Inte­grat­ed pest man­age­ment is a com­bi­na­tion of nat­ur­al mea­sures and the spar­ing use of chem­i­cal pes­ti­cides, which pro­tect crops from dis­eases and pests.  After deter­min­ing the dam­age thresh­old, plant pro­tec­tion prod­ucts are used in the tree nurs­ery Lap­pen. The weed con­trol takes place part­ly mechan­i­cal­ly.  The plants only get as much fer­tilis­er as need­ed, this sus­tain­able con­cept leads to a major reduc­tion in the use of N‑fertilisation (max. 19 – 27 kg pure N per ha). The Lap­pen tree nurs­ery avoids fer­til­i­sa­tion with phos­pho­rus com­plete­ly.

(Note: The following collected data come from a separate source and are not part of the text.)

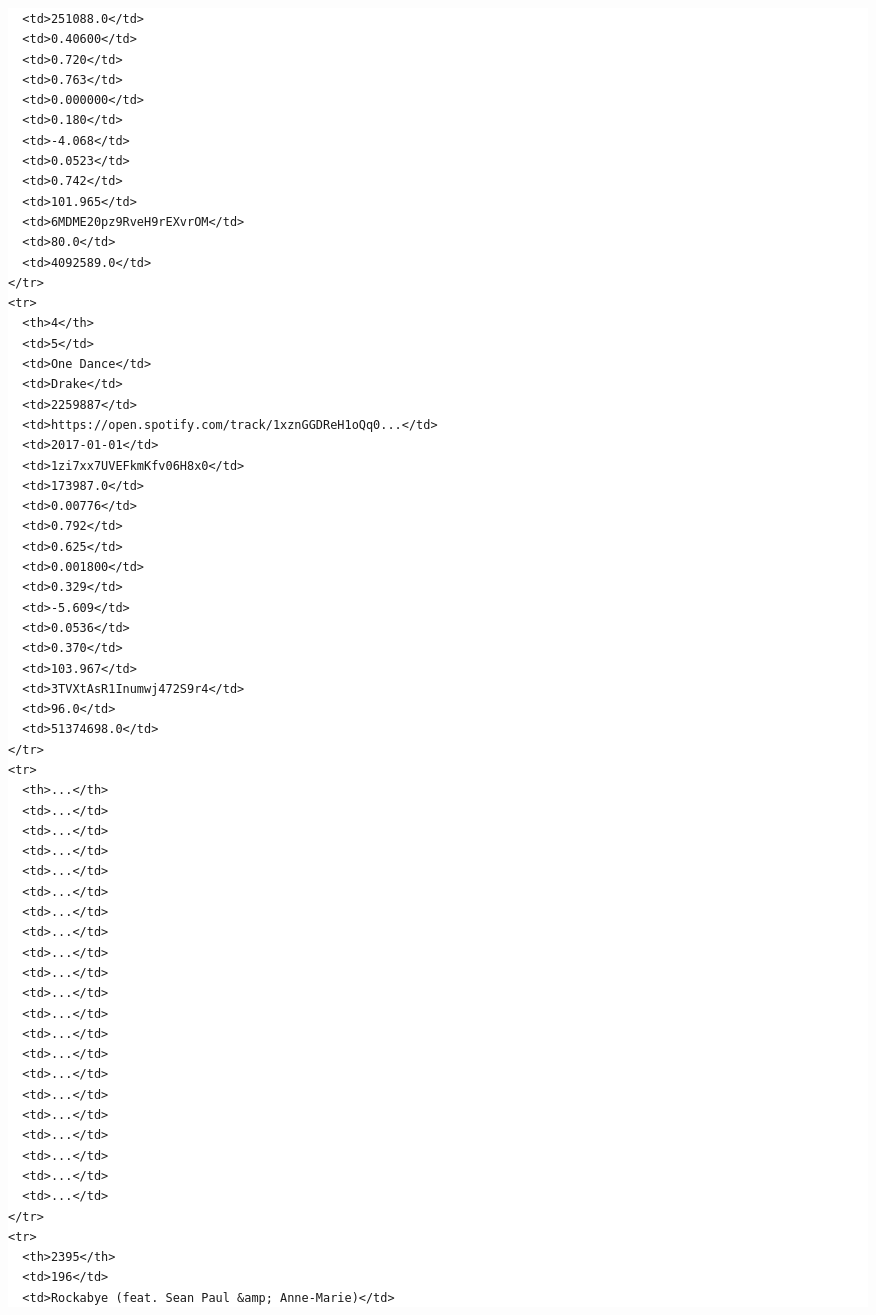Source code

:       <td>251088.0</td>
      <td>0.40600</td>
      <td>0.720</td>
      <td>0.763</td>
      <td>0.000000</td>
      <td>0.180</td>
      <td>-4.068</td>
      <td>0.0523</td>
      <td>0.742</td>
      <td>101.965</td>
      <td>6MDME20pz9RveH9rEXvrOM</td>
      <td>80.0</td>
      <td>4092589.0</td>
    </tr>
    <tr>
      <th>4</th>
      <td>5</td>
      <td>One Dance</td>
      <td>Drake</td>
      <td>2259887</td>
      <td>https://open.spotify.com/track/1xznGGDReH1oQq0...</td>
      <td>2017-01-01</td>
      <td>1zi7xx7UVEFkmKfv06H8x0</td>
      <td>173987.0</td>
      <td>0.00776</td>
      <td>0.792</td>
      <td>0.625</td>
      <td>0.001800</td>
      <td>0.329</td>
      <td>-5.609</td>
      <td>0.0536</td>
      <td>0.370</td>
      <td>103.967</td>
      <td>3TVXtAsR1Inumwj472S9r4</td>
      <td>96.0</td>
      <td>51374698.0</td>
    </tr>
    <tr>
      <th>...</th>
      <td>...</td>
      <td>...</td>
      <td>...</td>
      <td>...</td>
      <td>...</td>
      <td>...</td>
      <td>...</td>
      <td>...</td>
      <td>...</td>
      <td>...</td>
      <td>...</td>
      <td>...</td>
      <td>...</td>
      <td>...</td>
      <td>...</td>
      <td>...</td>
      <td>...</td>
      <td>...</td>
      <td>...</td>
      <td>...</td>
    </tr>
    <tr>
      <th>2395</th>
      <td>196</td>
      <td>Rockabye (feat. Sean Paul &amp; Anne-Marie)</td>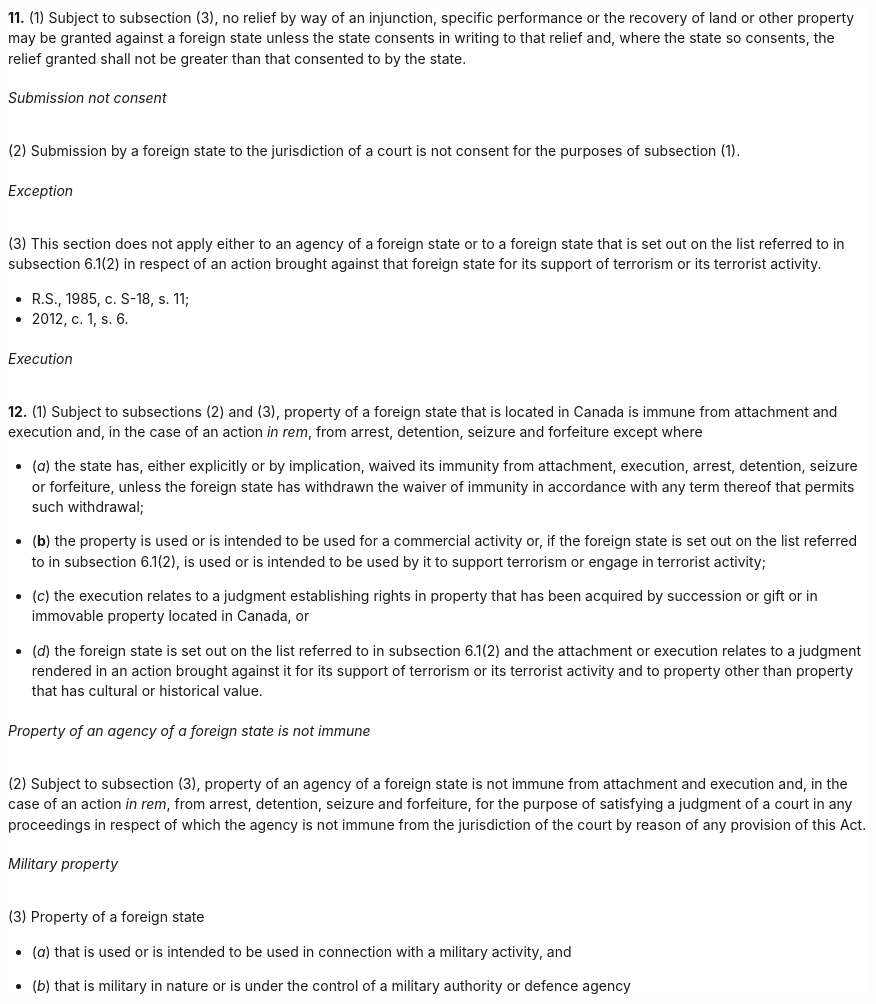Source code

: **11.** (1) Subject to subsection (3), no relief by way of an injunction, specific performance or the recovery of land or other property may be granted against a foreign state unless the state consents in writing to that relief and, where the state so consents, the relief granted shall not be greater than that consented to by the state.

###### Submission not consent

(2) Submission by a foreign state to the jurisdiction of a court is not consent for the purposes of subsection (1).

###### Exception

(3) This section does not apply either to an agency of a foreign state or to a foreign state that is set out on the list referred to in subsection 6.1(2) in respect of an action brought against that foreign state for its support of terrorism or its terrorist activity.

  * R.S., 1985, c. S-18, s. 11;
  * 2012, c. 1, s. 6.

###### Execution

**12.** (1) Subject to subsections (2) and (3), property of a foreign state that is located in Canada is immune from attachment and execution and, in the case of an action _in rem_, from arrest, detention, seizure and forfeiture except where

  * (_a_) the state has, either explicitly or by implication, waived its immunity from attachment, execution, arrest, detention, seizure or forfeiture, unless the foreign state has withdrawn the waiver of immunity in accordance with any term thereof that permits such withdrawal;

  * (__b__) the property is used or is intended to be used for a commercial activity or, if the foreign state is set out on the list referred to in subsection 6.1(2), is used or is intended to be used by it to support terrorism or engage in terrorist activity;

  * (_c_) the execution relates to a judgment establishing rights in property that has been acquired by succession or gift or in immovable property located in Canada, or

  * (_d_) the foreign state is set out on the list referred to in subsection 6.1(2) and the attachment or execution relates to a judgment rendered in an action brought against it for its support of terrorism or its terrorist activity and to property other than property that has cultural or historical value.

###### Property of an agency of a foreign state is not immune

(2) Subject to subsection (3), property of an agency of a foreign state is not immune from attachment and execution and, in the case of an action _in rem_, from arrest, detention, seizure and forfeiture, for the purpose of satisfying a judgment of a court in any proceedings in respect of which the agency is not immune from the jurisdiction of the court by reason of any provision of this Act.

###### Military property

(3) Property of a foreign state

  * (_a_) that is used or is intended to be used in connection with a military activity, and

  * (_b_) that is military in nature or is under the control of a military authority or defence agency
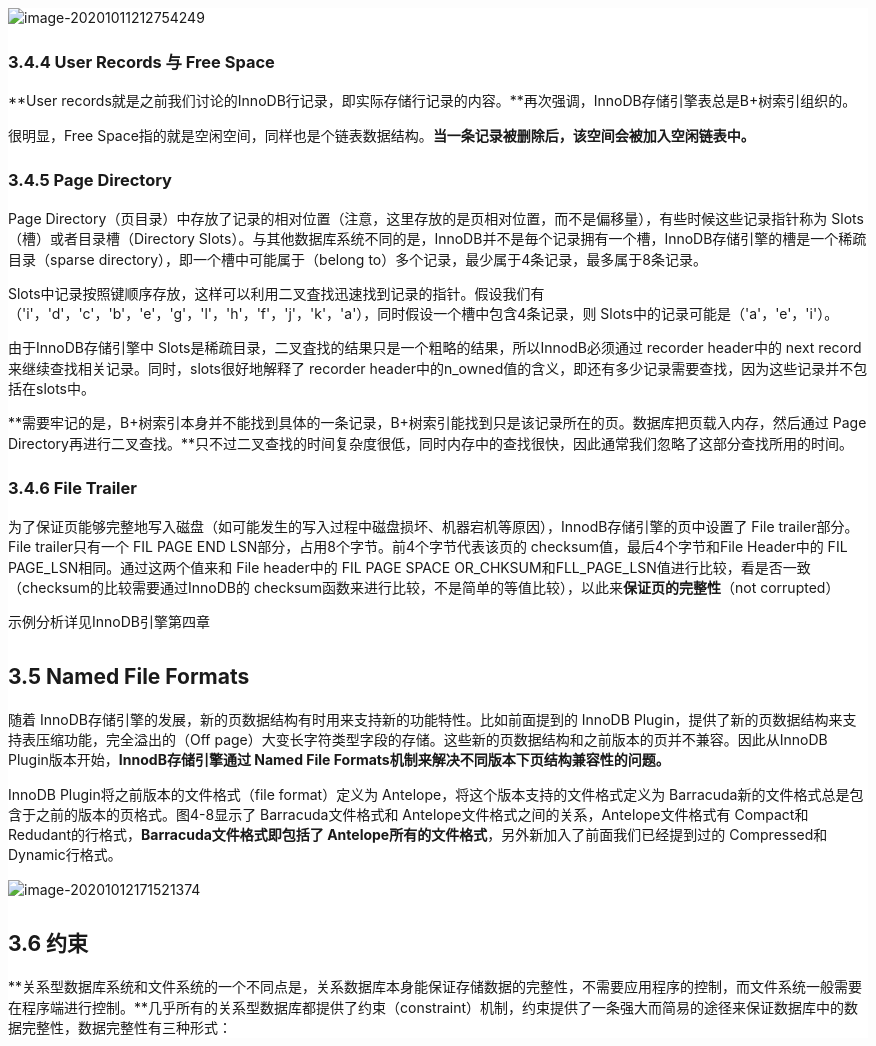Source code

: ![image-20201011212754249](https://gitee.com/zero049/MyNoteImages/raw/master/image-20201011212754249.png)

### 3.4.4 User Records  与 Free Space 

**User records就是之前我们讨论的InnoDB行记录，即实际存储行记录的内容。**再次强调，InnoDB存储引擎表总是B+树索引组织的。

很明显，Free Space指的就是空闲空间，同样也是个链表数据结构。**当一条记录被删除后，该空间会被加入空闲链表中。**



### 3.4.5 Page Directory

Page Directory（页目录）中存放了记录的相对位置（注意，这里存放的是页相对位置，而不是偏移量），有些时候这些记录指针称为 Slots（槽）或者目录槽（Directory Slots）。与其他数据库系统不同的是，InnoDB并不是毎个记录拥有一个槽，InnoDB存储引擎的槽是一个稀疏目录（sparse directory），即一个槽中可能属于（belong to）多个记录，最少属于4条记录，最多属于8条记录。

Slots中记录按照键顺序存放，这样可以利用二叉査找迅速找到记录的指针。假设我们有（'i'，'d'，'c'，'b'，'e'，'g'，'l'，'h'，'f'，'j'，'k'，'a'），同时假设一个槽中包含4条记录，则 Slots中的记录可能是（'a'，'e'，'i'）。

由于InnoDB存储引擎中 Slots是稀疏目录，二叉査找的结果只是一个粗略的结果，所以InnodB必须通过 recorder header中的 next record来继续查找相关记录。同时，slots很好地解释了 recorder header中的n_owned值的含义，即还有多少记录需要查找，因为这些记录并不包括在slots中。

**需要牢记的是，B+树索引本身并不能找到具体的一条记录，B+树索引能找到只是该记录所在的页。数据库把页载入内存，然后通过 Page Directory再进行二叉查找。**只不过二叉查找的时间复杂度很低，同时内存中的查找很快，因此通常我们忽略了这部分查找所用的时间。



### 3.4.6 File Trailer

为了保证页能够完整地写入磁盘（如可能发生的写入过程中磁盘损坏、机器宕机等原因），InnodB存储引擎的页中设置了 File trailer部分。File trailer只有一个 FIL PAGE END LSN部分，占用8个字节。前4个字节代表该页的 checksum值，最后4个字节和File Header中的 FIL PAGE_LSN相同。通过这两个值来和 File header中的 FIL PAGE SPACE OR_CHKSUM和FLL_PAGE_LSN值进行比较，看是否一致（checksum的比较需要通过InnoDB的 checksum函数来进行比较，不是简单的等值比较），以此来**保证页的完整性**（not corrupted）



示例分析详见InnoDB引擎第四章





## 3.5 Named File Formats

随着 InnoDB存储引擎的发展，新的页数据结构有时用来支持新的功能特性。比如前面提到的 InnoDB Plugin，提供了新的页数据结构来支持表压缩功能，完全溢出的（Off page）大变长字符类型字段的存储。这些新的页数据结构和之前版本的页并不兼容。因此从InnoDB Plugin版本开始，**InnodB存储引擎通过 Named File Formats机制来解决不同版本下页结构兼容性的问题。**

InnoDB Plugin将之前版本的文件格式（file format）定义为 Antelope，将这个版本支持的文件格式定义为 Barracuda新的文件格式总是包含于之前的版本的页格式。图4-8显示了 Barracuda文件格式和 Antelope文件格式之间的关系，Antelope文件格式有 Compact和Redudant的行格式，**Barracuda文件格式即包括了 Antelope所有的文件格式**，另外新加入了前面我们已经提到过的 Compressed和Dynamic行格式。

![image-20201012171521374](https://gitee.com/zero049/MyNoteImages/raw/master/image-20201012171521374.png)



## 3.6 约束

**关系型数据库系统和文件系统的一个不同点是，关系数据库本身能保证存储数据的完整性，不需要应用程序的控制，而文件系统一般需要在程序端进行控制。**几乎所有的关系型数据库都提供了约束（constraint）机制，约束提供了一条强大而简易的途径来保证数据库中的数据完整性，数据完整性有三种形式：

The tree nursery’s aim is to keep the leach­ing of nutri­ents from the soil – caused by fer­til­i­sa­tion – to the low­est pos­si­ble lev­el, in order to pro­tect the envi­ron­ment. In its endeav­ors in this area, Lap­pen analy­ses a large num­ber of soil sam­ples and, in terms of fer­til­i­sa­tion and pest con­trol, relies not only on its own exper­tise and long-stand­ing know-how, but also seeks the assis­tance of exter­nal con­sul­tants.  The leach­ing of nutri­ents through fer­til­i­sa­tion is kept as low as pos­si­ble. Through these mea­sures, the plants at Lap­pen can ripen; they are robust and are less sus­cep­ti­ble to sec­ondary pests.

The desire for sus­tain­abil­i­ty is also reflect­ed in the selec­tive irri­ga­tion sys­tem using tanker trail­ers, which leads to a reduc­tion in water con­sump­tion. The mod­ern sys­tem of drip irri­ga­tion is used on areas of up to 40 hectares.

The MPS cer­tifi­cate award­ed to Lap­pen also shows that the com­pa­ny places par­tic­u­lar atten­tion on envi­ron­ment-friend­ly pro­duc­tion process­es, low con­sump­tion of resources and sustainability.